I didn't get the joke. But most everybody else laughed. Maybe it was just a "Hey the famous guy just made what he thinks is a witty remark" laugh. Probably, though, there's some history between Kos and Cockburn I'm not in on. I'm usually not in on these things.
At any rate, maybe Kos' poke at Cockburn explains why Andrew Young began his introduction of Wynton Marsalis talking about Jimmy Carter.
Young, Carter's ambassador to the UN, is the chair of DMI's board of directors. He knows Marsalis from way back. Knows him from when he was a kid. Knows him because he was friends with Marsalis' father, jazz pianist Ellis Marsalis. Ellis and Young went to the same high school. Young was ahead of Ellis and he told Wynton that he likes to kid Ellis about how he failed to take care of the school. "I left your daddy in charge of the place, and a year later they closed it." I suspect this was where Young had planned to begin his speech.
But before he got there he talked about Jimmy Carter because of Kos' shot at Cockburn. It reminded Young he didn't much care for Cockburn either.
Way back, in 1975, Cockburn wrote an article in which he accused Carter of being a racist.

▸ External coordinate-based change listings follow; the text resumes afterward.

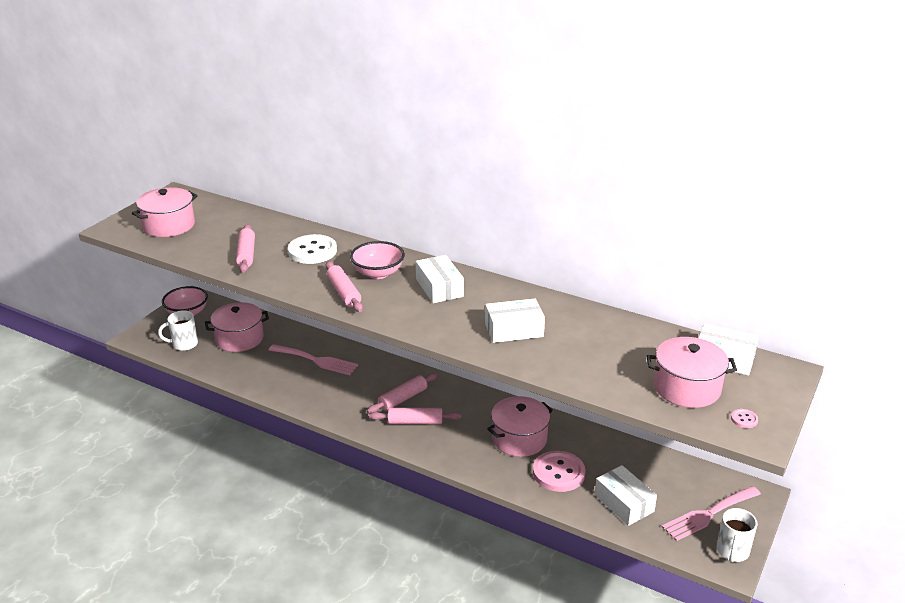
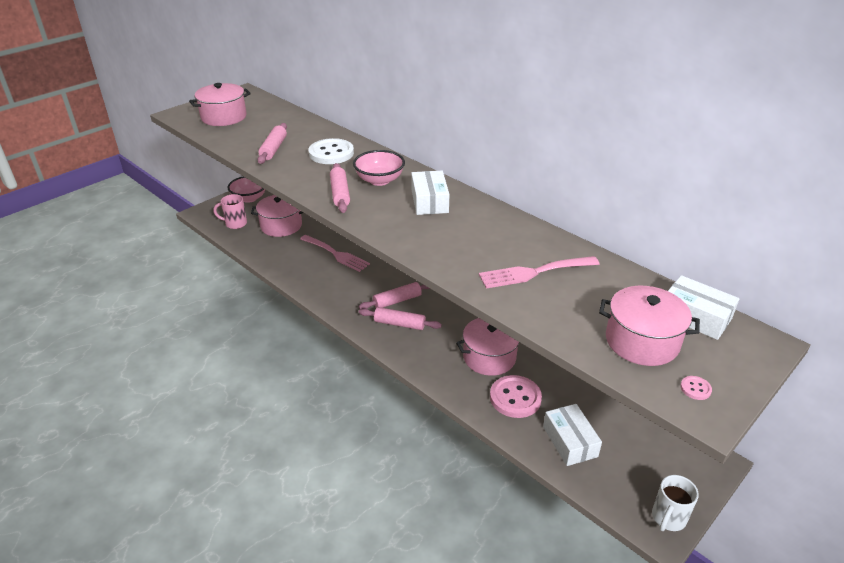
camera: 15 degrees right, 5 degrees up
(184, 344) = (235, 224): white mug -> pink mug
(514, 330) = (483, 252): white box -> none
(708, 514) = (654, 472): pink fork -> pink fork (533, 272)

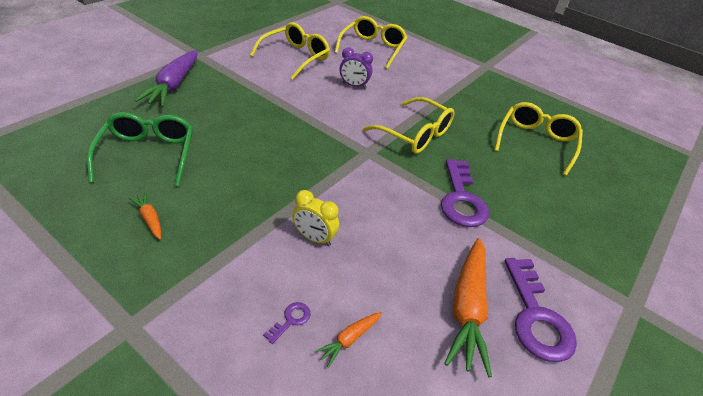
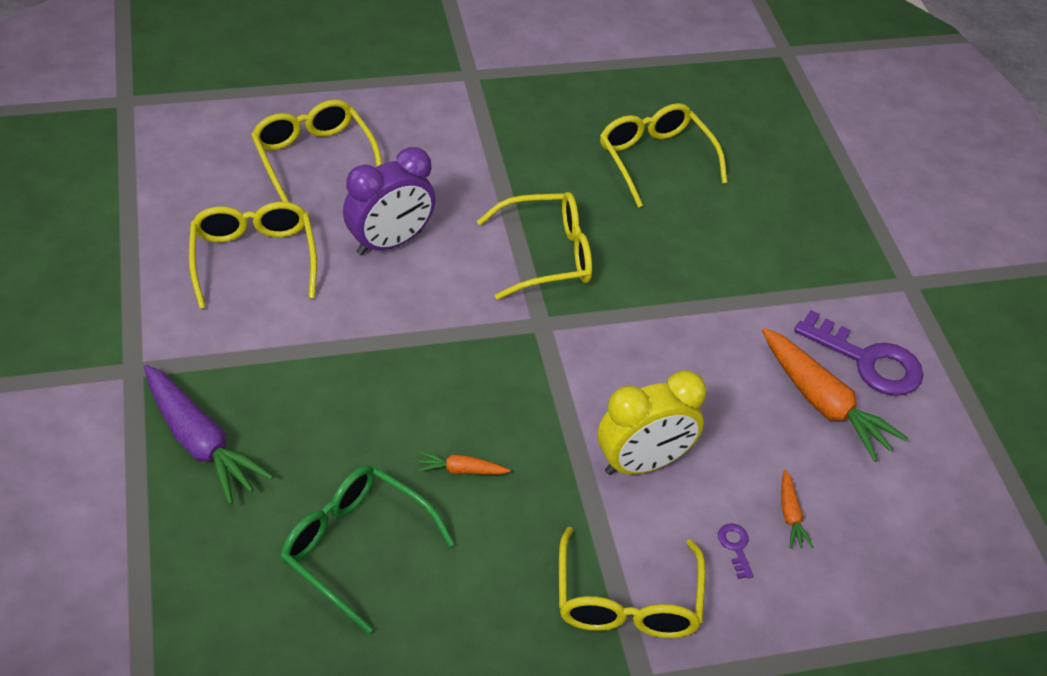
camera: 50 degrees left, 5 degrees up
(149, 219) = (490, 599): orange carrot -> orange carrot (461, 470)
(195, 282) = (627, 601): none -> yellow glasses
(314, 238) = (642, 463): yellow clock -> yellow clock, size x1.66
(354, 86) = (389, 242): purple clock -> purple clock, size x1.66
(461, 199) = (687, 298): purple key -> none

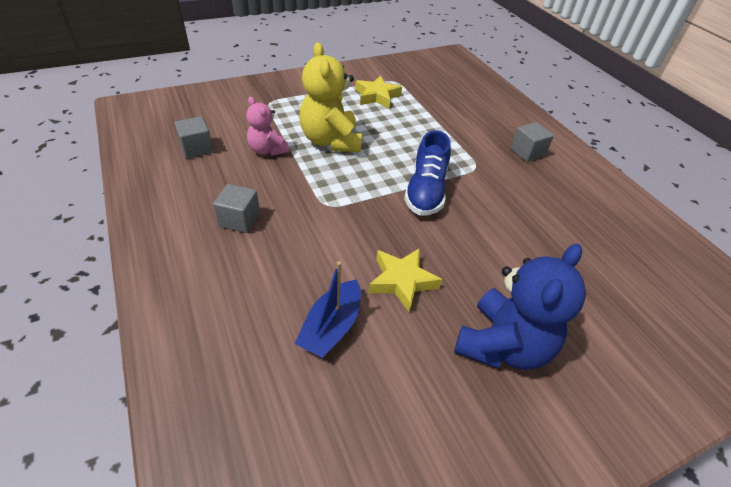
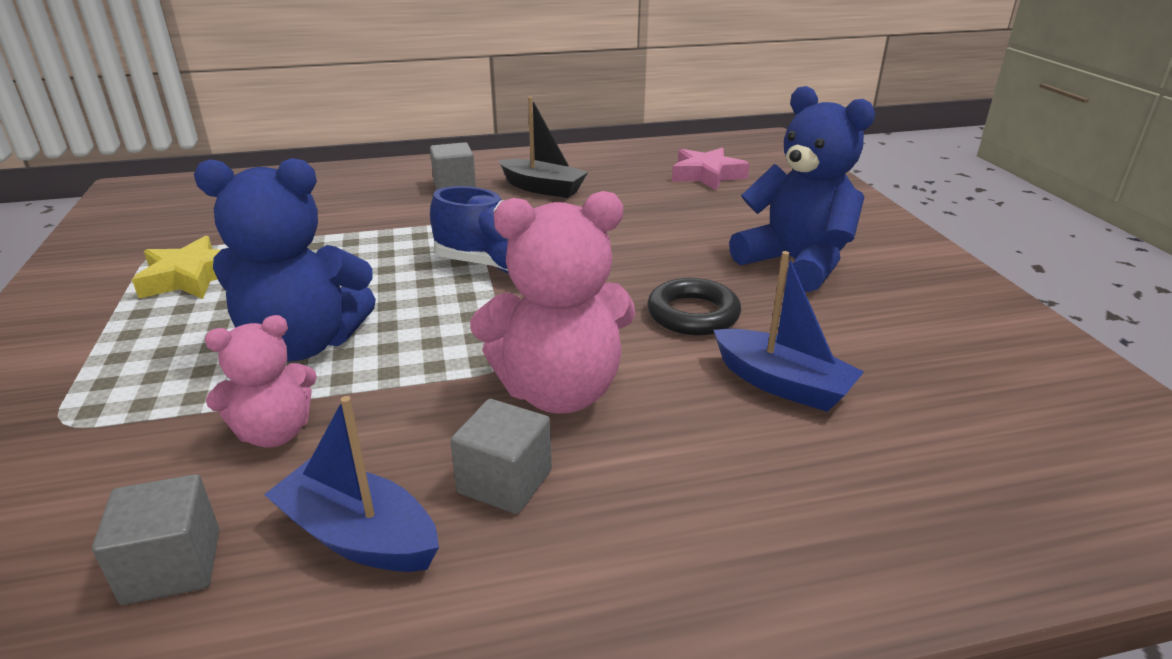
camera: 75 degrees left, 15 degrees down
(209, 186) = (359, 536): none -> blue boat
(308, 229) = (559, 391): none -> pink teddy bear
(331, 141) = (304, 344): yellow teddy bear -> blue teddy bear
(402, 281) = (693, 314): yellow star -> black ring
(550, 191) = (542, 188): none -> black boat
(647, 285) = (707, 175): none -> pink star

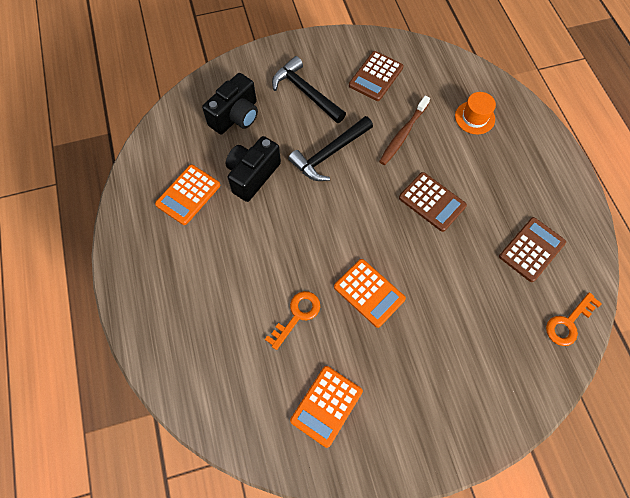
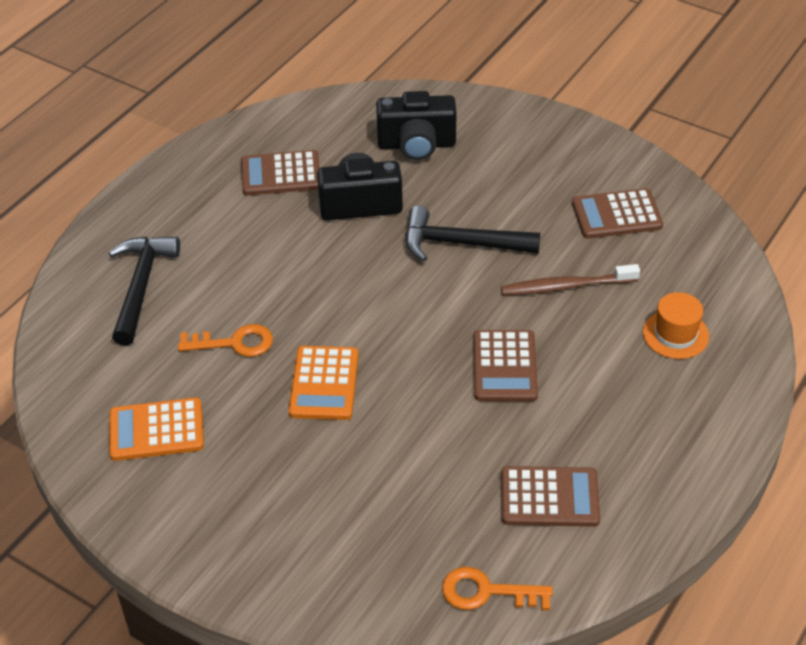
camera: 50 degrees right, 20 degrees down
(188, 195) = (281, 174): orange calculator -> brown calculator
(305, 92) = (517, 174): black hammer -> black hammer (141, 286)

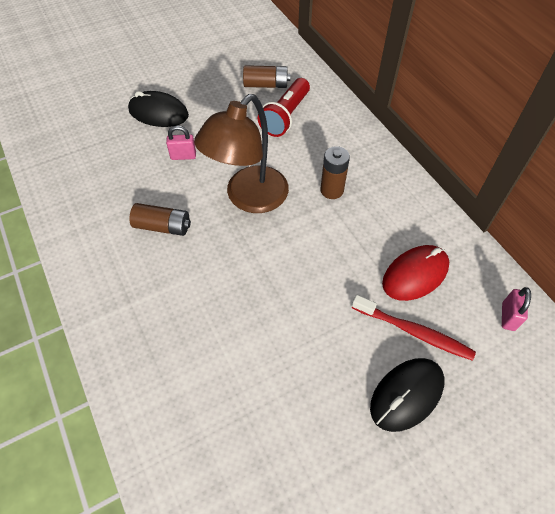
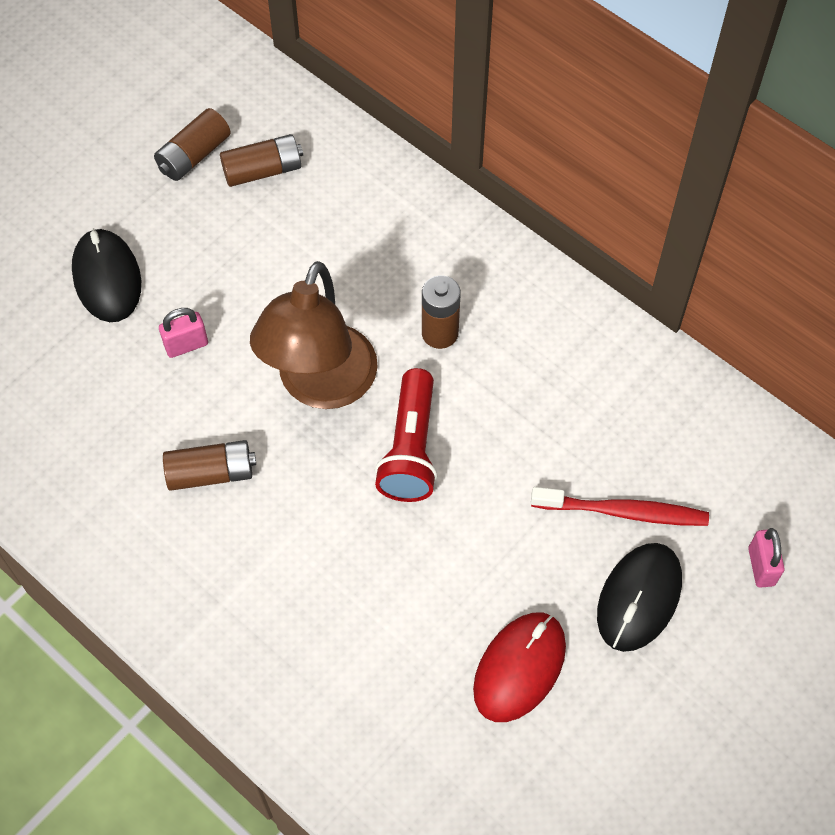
camera: 20 degrees left, 5 degrees up
(158, 113) = (107, 278): black mouse -> black mouse turned 75 degrees clockwise
(233, 69) = (194, 155): none -> brown battery
(285, 116) = (319, 223): red flashlight -> red flashlight (410, 449)
(415, 274) = (601, 429): red mouse -> red mouse (519, 668)
(508, 316) = (738, 449): pink padlock -> pink padlock (761, 566)

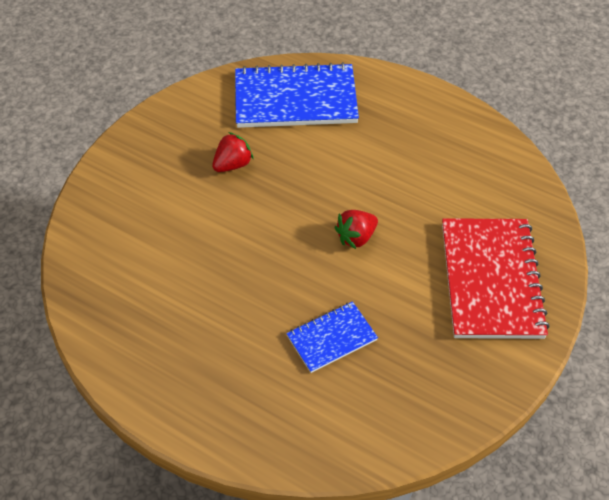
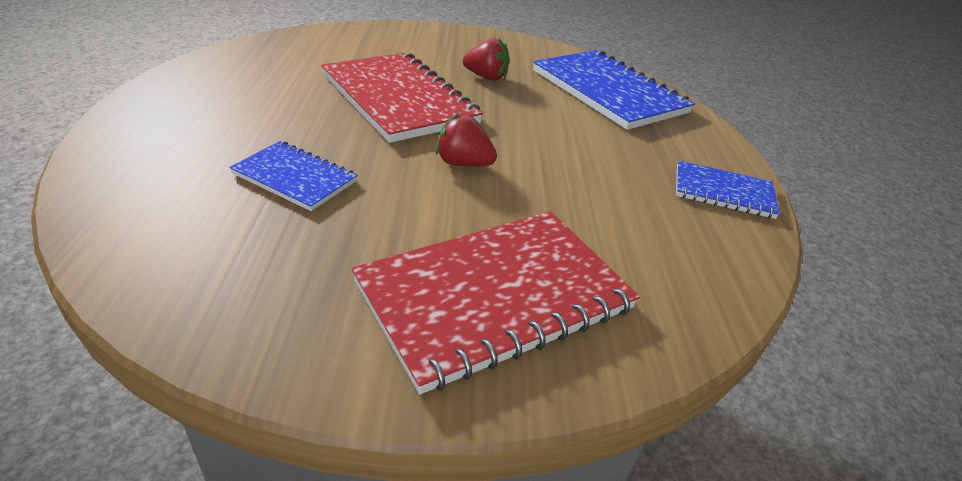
camera: 55 degrees right, 15 degrees down
(243, 238) = (399, 99): none -> red notebook
(448, 119) = (723, 192): none -> blue notebook

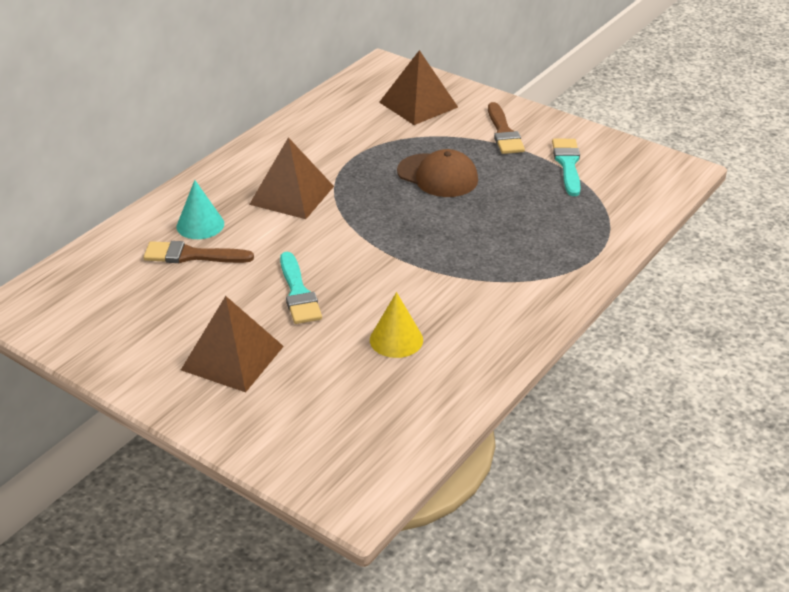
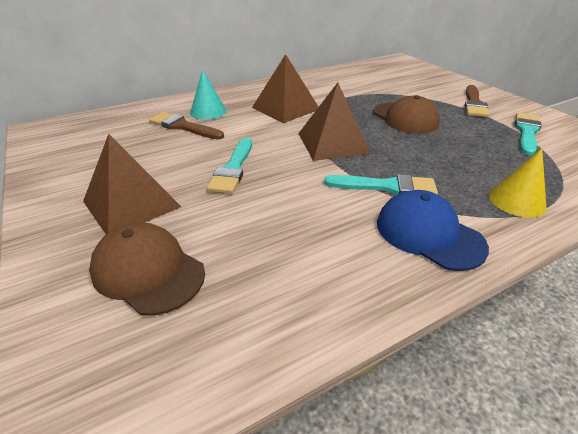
camera: 25 degrees right, 0 degrees up
(309, 404) = (148, 271): none -> brown cap
(396, 339) = (285, 232): yellow cone -> yellow cone (517, 201)
(418, 104) = (413, 79): brown pyramid -> brown pyramid (332, 143)
(459, 270) = (386, 186): none -> turquoise brush
(513, 306) = (428, 234): none -> blue cap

That made Young mad.
"Jimmy Carter was a lot of things," Young said, "But he was not a racist."
Young wrote something defending Carter on that score. Short time after it appeared somebody from Jimmy Carter's campaign called Young and asked him if he'd like to help out. Young was skeptical. No way in hell an obscure ex-governor of Georgia gets himself elected President of the United States, Young told the Carter aide. The aide said, come down and talk to the Governor anyway, see what you think after that.
Next thing I know, Young more or less told us, I'm the United States Ambassador to the United Nations.
Young is still proud of his service, still proud to have worked for Jimmy Carter, still proud to call Carter a friend.
"We achieved all our foreign policy objectives, we didn't start any wars, and we did it without killing anybody or getting anybody killed," he said. This is mostly true. I don't think it's right not to count the soldiers who got killed in the botched attempt to rescue the hostages in Iran. But in the main it's true.
That's why we all cheered.
Young went on, "I don't know why that's all considered weak, but it is to some people."
Some people would rather the United States failed on all fronts, just as long as they could feel good that we'd killed a lot of our enemies while we failed.
Failure is strength, success is weakness, war is peace.